Start of RECORDS SUPPLIED

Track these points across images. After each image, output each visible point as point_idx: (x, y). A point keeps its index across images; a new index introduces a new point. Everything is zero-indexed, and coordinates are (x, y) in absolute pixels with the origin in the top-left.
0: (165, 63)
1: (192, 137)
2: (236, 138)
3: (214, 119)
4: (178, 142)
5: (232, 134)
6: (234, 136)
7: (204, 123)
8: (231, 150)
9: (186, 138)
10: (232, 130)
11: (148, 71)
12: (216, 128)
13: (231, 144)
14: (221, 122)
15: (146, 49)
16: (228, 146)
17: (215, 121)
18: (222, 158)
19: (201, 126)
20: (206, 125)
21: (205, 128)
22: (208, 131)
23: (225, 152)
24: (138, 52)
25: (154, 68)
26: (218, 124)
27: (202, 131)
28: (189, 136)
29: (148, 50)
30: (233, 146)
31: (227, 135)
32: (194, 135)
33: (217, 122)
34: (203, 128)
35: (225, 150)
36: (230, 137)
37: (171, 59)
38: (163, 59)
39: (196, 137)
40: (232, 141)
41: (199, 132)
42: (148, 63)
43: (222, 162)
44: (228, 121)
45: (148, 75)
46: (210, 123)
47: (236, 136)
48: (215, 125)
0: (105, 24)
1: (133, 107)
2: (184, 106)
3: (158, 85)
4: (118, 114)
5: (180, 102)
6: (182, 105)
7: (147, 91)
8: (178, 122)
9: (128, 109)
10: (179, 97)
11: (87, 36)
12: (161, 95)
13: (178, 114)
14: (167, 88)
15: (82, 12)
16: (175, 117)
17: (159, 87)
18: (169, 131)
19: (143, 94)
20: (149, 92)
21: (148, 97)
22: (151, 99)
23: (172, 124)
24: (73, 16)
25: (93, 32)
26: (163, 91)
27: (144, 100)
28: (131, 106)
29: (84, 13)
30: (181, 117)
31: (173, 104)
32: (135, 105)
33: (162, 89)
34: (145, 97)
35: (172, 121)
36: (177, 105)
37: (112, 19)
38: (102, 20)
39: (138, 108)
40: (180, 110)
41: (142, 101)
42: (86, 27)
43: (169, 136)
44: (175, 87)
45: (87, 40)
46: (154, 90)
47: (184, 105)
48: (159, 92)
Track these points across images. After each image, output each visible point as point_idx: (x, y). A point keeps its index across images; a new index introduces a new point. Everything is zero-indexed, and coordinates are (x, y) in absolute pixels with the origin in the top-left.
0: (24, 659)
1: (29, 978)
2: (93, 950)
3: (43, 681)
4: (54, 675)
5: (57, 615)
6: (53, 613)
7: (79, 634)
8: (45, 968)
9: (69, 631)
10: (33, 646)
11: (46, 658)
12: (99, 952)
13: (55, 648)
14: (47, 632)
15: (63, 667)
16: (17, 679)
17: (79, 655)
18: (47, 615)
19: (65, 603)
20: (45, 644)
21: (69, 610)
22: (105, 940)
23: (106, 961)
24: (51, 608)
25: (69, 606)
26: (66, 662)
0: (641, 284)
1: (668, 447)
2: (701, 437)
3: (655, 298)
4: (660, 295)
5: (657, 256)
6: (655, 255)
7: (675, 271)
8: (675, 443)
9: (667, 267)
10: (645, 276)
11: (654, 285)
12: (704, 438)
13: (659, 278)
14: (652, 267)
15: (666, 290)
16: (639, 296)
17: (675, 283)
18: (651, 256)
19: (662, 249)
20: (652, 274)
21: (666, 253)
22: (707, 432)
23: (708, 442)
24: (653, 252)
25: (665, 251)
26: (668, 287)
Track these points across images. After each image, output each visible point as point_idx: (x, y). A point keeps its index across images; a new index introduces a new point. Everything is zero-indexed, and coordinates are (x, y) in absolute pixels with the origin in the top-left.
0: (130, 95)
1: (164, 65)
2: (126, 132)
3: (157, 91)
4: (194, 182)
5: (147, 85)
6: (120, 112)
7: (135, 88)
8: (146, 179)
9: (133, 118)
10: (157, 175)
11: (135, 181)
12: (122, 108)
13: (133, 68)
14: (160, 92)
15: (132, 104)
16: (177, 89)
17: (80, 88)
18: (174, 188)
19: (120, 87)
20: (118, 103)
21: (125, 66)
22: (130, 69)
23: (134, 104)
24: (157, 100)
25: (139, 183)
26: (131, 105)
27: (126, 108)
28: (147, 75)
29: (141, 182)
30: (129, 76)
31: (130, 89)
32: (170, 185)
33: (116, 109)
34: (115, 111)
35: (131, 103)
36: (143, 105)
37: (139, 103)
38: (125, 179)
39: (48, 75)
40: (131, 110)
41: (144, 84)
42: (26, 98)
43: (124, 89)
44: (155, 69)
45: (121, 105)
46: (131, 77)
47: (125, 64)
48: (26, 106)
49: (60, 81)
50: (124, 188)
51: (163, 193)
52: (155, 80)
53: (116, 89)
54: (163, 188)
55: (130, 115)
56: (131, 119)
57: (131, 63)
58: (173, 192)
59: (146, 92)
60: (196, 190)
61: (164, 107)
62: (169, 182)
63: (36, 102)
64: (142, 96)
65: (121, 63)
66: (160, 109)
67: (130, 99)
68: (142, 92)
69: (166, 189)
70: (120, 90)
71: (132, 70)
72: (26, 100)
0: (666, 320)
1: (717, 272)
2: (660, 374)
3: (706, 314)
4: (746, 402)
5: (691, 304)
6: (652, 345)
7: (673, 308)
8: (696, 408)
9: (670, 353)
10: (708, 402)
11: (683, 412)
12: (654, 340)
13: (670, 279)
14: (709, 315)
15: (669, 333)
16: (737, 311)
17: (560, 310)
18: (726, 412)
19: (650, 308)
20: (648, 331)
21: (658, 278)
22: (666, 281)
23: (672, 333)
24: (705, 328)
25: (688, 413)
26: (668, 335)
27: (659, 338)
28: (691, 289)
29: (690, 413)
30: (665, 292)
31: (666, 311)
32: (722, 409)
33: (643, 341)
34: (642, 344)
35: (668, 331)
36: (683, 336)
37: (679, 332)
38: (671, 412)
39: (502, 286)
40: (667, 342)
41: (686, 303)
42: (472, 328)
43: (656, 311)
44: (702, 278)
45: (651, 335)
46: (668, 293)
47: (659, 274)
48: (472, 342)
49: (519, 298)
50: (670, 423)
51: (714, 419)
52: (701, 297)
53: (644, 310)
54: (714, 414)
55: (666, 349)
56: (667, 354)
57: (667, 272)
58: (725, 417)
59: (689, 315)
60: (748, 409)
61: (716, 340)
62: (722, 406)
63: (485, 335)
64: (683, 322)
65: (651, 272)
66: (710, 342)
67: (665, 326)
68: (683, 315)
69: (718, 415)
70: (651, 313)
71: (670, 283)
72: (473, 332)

End of RECORDS SUPPLIED

WORK INSTRUCTIONS: Would you mind copying all of the records exactly?

COMPLETED TASK:
Track these points across images. After each image, output each visible point as point_idx: (x, y). A point keeps its index across images; a new index introduces a new point. Everything is zero-indexed, and coordinates are (x, y) in absolute pixels with the origin in the top-left.
0: (165, 63)
1: (192, 137)
2: (236, 138)
3: (214, 119)
4: (178, 142)
5: (232, 134)
6: (234, 136)
7: (204, 123)
8: (231, 150)
9: (186, 138)
10: (232, 130)
11: (148, 71)
12: (216, 128)
13: (231, 144)
14: (221, 122)
15: (146, 49)
16: (228, 146)
17: (215, 121)
18: (222, 158)
19: (201, 126)
20: (206, 125)
21: (205, 128)
22: (208, 131)
23: (225, 152)
24: (138, 52)
25: (154, 68)
26: (218, 124)
27: (202, 131)
28: (189, 136)
29: (148, 50)
30: (233, 146)
31: (227, 135)
32: (194, 135)
33: (217, 122)
34: (203, 128)
35: (225, 150)
36: (230, 137)
37: (171, 59)
38: (163, 59)
39: (196, 137)
40: (232, 141)
41: (199, 132)
42: (148, 63)
43: (222, 162)
44: (228, 121)
45: (148, 75)
46: (210, 123)
47: (236, 136)
48: (215, 125)
0: (105, 24)
1: (133, 107)
2: (184, 106)
3: (158, 85)
4: (118, 114)
5: (180, 102)
6: (182, 105)
7: (147, 91)
8: (178, 122)
9: (128, 109)
10: (179, 97)
11: (87, 36)
12: (161, 95)
13: (178, 114)
14: (167, 88)
15: (82, 12)
16: (175, 117)
17: (159, 87)
18: (169, 131)
19: (143, 94)
20: (149, 92)
21: (148, 97)
22: (151, 99)
23: (172, 124)
24: (73, 16)
25: (93, 32)
26: (163, 91)
27: (144, 100)
28: (131, 106)
29: (84, 13)
30: (181, 117)
31: (173, 104)
32: (135, 105)
33: (162, 89)
34: (145, 97)
35: (172, 121)
36: (177, 105)
37: (112, 19)
38: (102, 20)
39: (138, 108)
40: (180, 110)
41: (142, 101)
42: (86, 27)
43: (169, 136)
44: (175, 87)
45: (87, 40)
46: (154, 90)
47: (184, 105)
48: (159, 92)
Track these points across images. After each image, output each visible point as point_idx: (x, y). A point keeps its index across images; a new index introduces a new point. Everything is zero-indexed, and coordinates are (x, y) in absolute pixels with the origin in the top-left.
0: (24, 659)
1: (29, 978)
2: (93, 950)
3: (43, 681)
4: (54, 675)
5: (57, 615)
6: (53, 613)
7: (79, 634)
8: (45, 968)
9: (69, 631)
10: (33, 646)
11: (46, 658)
12: (99, 952)
13: (55, 648)
14: (47, 632)
15: (63, 667)
16: (17, 679)
17: (79, 655)
18: (47, 615)
19: (65, 603)
20: (45, 644)
21: (69, 610)
22: (105, 940)
23: (106, 961)
24: (51, 608)
25: (69, 606)
26: (66, 662)
0: (641, 284)
1: (668, 447)
2: (701, 437)
3: (655, 298)
4: (660, 295)
5: (657, 256)
6: (655, 255)
7: (675, 271)
8: (675, 443)
9: (667, 267)
10: (645, 276)
11: (654, 285)
12: (704, 438)
13: (659, 278)
14: (652, 267)
15: (666, 290)
16: (639, 296)
17: (675, 283)
18: (651, 256)
19: (662, 249)
20: (652, 274)
21: (666, 253)
22: (707, 432)
23: (708, 442)
24: (653, 252)
25: (665, 251)
26: (668, 287)
Track these points across images. After each image, output each visible point as point_idx: (x, y). A point keeps its index across images; a new index introduces a new point. Everything is zero-indexed, and coordinates are (x, y) in absolute pixels with the origin in the top-left.
0: (130, 95)
1: (164, 65)
2: (126, 132)
3: (157, 91)
4: (194, 182)
5: (147, 85)
6: (120, 112)
7: (135, 88)
8: (146, 179)
9: (133, 118)
10: (157, 175)
11: (135, 181)
12: (122, 108)
13: (133, 68)
14: (160, 92)
15: (132, 104)
16: (177, 89)
17: (80, 88)
18: (174, 188)
19: (120, 87)
20: (118, 103)
21: (125, 66)
22: (130, 69)
23: (134, 104)
24: (157, 100)
25: (139, 183)
26: (131, 105)
27: (126, 108)
28: (147, 75)
29: (141, 182)
30: (129, 76)
31: (130, 89)
32: (170, 185)
33: (116, 109)
34: (115, 111)
35: (131, 103)
36: (143, 105)
37: (139, 103)
38: (125, 179)
39: (48, 75)
40: (131, 110)
41: (144, 84)
42: (26, 98)
43: (124, 89)
44: (155, 69)
45: (121, 105)
46: (131, 77)
47: (125, 64)
48: (26, 106)
49: (60, 81)
50: (124, 188)
51: (163, 193)
52: (155, 80)
53: (116, 89)
54: (163, 188)
55: (130, 115)
56: (131, 119)
57: (131, 63)
58: (173, 192)
59: (146, 92)
60: (196, 190)
61: (164, 107)
62: (169, 182)
63: (36, 102)
64: (142, 96)
65: (121, 63)
66: (160, 109)
67: (130, 99)
68: (142, 92)
69: (166, 189)
70: (120, 90)
71: (132, 70)
72: (26, 100)
0: (666, 320)
1: (717, 272)
2: (660, 374)
3: (706, 314)
4: (746, 402)
5: (691, 304)
6: (652, 345)
7: (673, 308)
8: (696, 408)
9: (670, 353)
10: (708, 402)
11: (683, 412)
12: (654, 340)
13: (670, 279)
14: (709, 315)
15: (669, 333)
16: (737, 311)
17: (560, 310)
18: (726, 412)
19: (650, 308)
20: (648, 331)
21: (658, 278)
22: (666, 281)
23: (672, 333)
24: (705, 328)
25: (688, 413)
26: (668, 335)
27: (659, 338)
28: (691, 289)
29: (690, 413)
30: (665, 292)
31: (666, 311)
32: (722, 409)
33: (643, 341)
34: (642, 344)
35: (668, 331)
36: (683, 336)
37: (679, 332)
38: (671, 412)
39: (502, 286)
40: (667, 342)
41: (686, 303)
42: (472, 328)
43: (656, 311)
44: (702, 278)
45: (651, 335)
46: (668, 293)
47: (659, 274)
48: (472, 342)
49: (519, 298)
50: (670, 423)
51: (714, 419)
52: (701, 297)
53: (644, 310)
54: (714, 414)
55: (666, 349)
56: (667, 354)
57: (667, 272)
58: (725, 417)
59: (689, 315)
60: (748, 409)
61: (716, 340)
62: (722, 406)
63: (485, 335)
64: (683, 322)
65: (651, 272)
66: (710, 342)
67: (665, 326)
68: (683, 315)
69: (718, 415)
70: (651, 313)
71: (670, 283)
72: (473, 332)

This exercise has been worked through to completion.